» WHAT IS EXPECTED: Output the line that contains "Query: depth of the floor." and each line after it in the listing, exactly as they appear, through the very last line.

» SOURCE DATA:
***

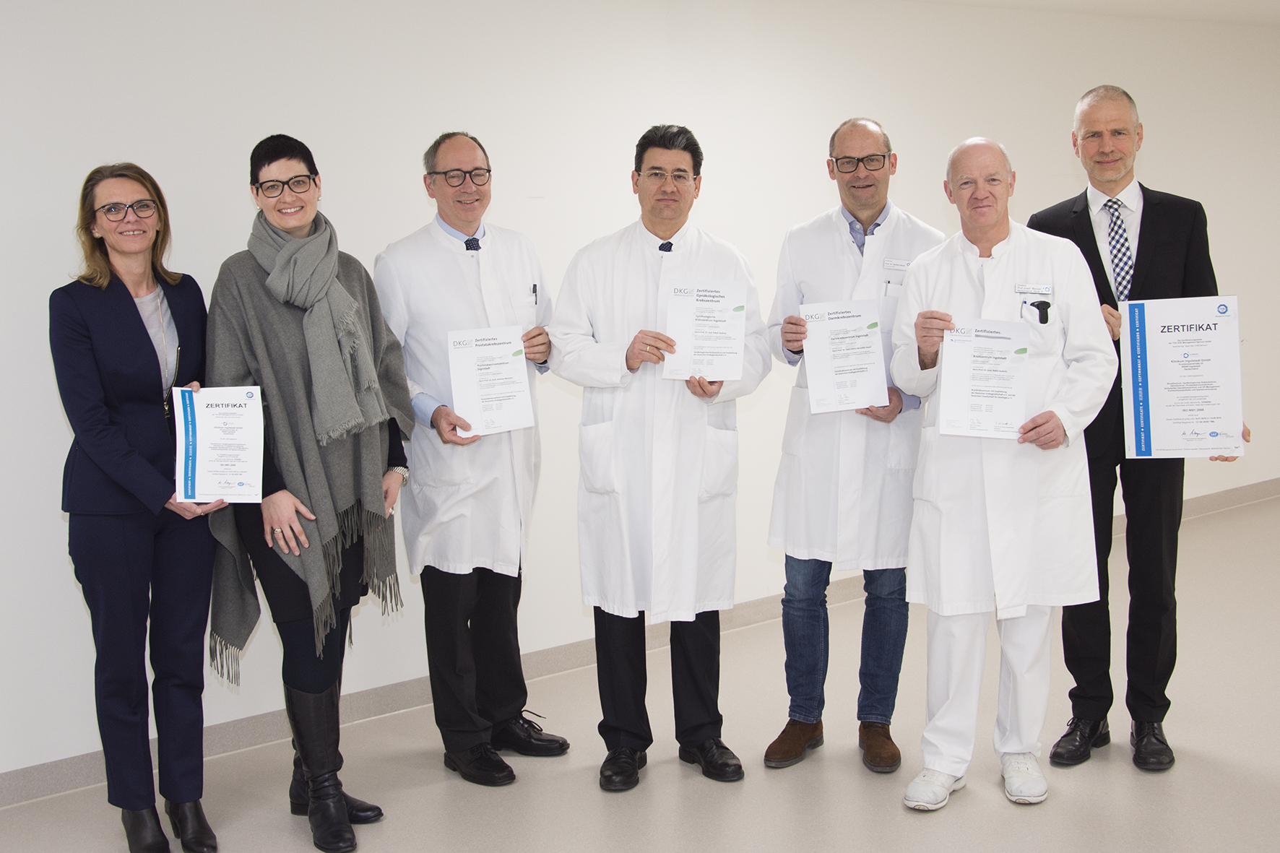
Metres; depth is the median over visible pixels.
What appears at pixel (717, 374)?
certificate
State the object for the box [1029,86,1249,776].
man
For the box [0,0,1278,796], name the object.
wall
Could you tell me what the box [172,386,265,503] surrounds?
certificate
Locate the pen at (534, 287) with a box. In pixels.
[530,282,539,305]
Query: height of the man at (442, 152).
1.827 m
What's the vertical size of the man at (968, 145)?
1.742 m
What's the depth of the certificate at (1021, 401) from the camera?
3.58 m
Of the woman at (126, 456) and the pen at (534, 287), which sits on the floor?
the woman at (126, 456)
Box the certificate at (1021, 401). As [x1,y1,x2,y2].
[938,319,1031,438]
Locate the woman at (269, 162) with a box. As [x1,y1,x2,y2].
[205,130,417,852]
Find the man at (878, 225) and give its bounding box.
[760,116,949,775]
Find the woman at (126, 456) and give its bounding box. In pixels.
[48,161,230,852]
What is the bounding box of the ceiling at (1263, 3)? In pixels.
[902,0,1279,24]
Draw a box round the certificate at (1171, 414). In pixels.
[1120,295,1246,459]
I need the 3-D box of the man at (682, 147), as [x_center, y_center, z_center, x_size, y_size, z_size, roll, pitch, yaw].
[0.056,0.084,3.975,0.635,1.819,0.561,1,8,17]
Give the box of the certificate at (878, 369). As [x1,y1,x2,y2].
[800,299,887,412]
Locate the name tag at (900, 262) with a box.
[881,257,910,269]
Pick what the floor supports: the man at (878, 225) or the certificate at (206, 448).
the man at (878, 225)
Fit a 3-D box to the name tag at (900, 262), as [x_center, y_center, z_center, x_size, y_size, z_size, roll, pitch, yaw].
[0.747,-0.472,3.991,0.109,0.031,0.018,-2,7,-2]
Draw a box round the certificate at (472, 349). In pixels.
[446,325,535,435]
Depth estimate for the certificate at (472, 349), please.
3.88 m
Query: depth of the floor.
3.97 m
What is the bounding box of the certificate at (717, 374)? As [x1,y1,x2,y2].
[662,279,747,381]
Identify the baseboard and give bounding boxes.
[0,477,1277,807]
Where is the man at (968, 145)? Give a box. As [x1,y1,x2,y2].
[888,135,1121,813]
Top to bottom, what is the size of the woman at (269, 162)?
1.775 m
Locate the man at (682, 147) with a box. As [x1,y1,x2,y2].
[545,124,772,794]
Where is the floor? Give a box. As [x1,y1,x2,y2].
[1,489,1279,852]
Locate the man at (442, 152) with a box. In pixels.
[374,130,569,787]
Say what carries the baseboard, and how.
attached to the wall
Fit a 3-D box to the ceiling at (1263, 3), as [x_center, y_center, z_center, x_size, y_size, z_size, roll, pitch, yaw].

***

» TASK OUTPUT:
Query: depth of the floor.
3.97 m
What is the bounding box of the certificate at (717, 374)? As [x1,y1,x2,y2].
[662,279,747,381]
Identify the baseboard and give bounding boxes.
[0,477,1277,807]
Where is the man at (968, 145)? Give a box. As [x1,y1,x2,y2].
[888,135,1121,813]
Top to bottom, what is the size of the woman at (269, 162)?
1.775 m
Locate the man at (682, 147) with a box. As [x1,y1,x2,y2].
[545,124,772,794]
Where is the floor? Give a box. As [x1,y1,x2,y2].
[1,489,1279,852]
Locate the man at (442, 152) with a box. In pixels.
[374,130,569,787]
Say what carries the baseboard, and how.
attached to the wall
Fit a 3-D box to the ceiling at (1263, 3), as [x_center, y_center, z_center, x_size, y_size, z_size, roll, pitch, yaw].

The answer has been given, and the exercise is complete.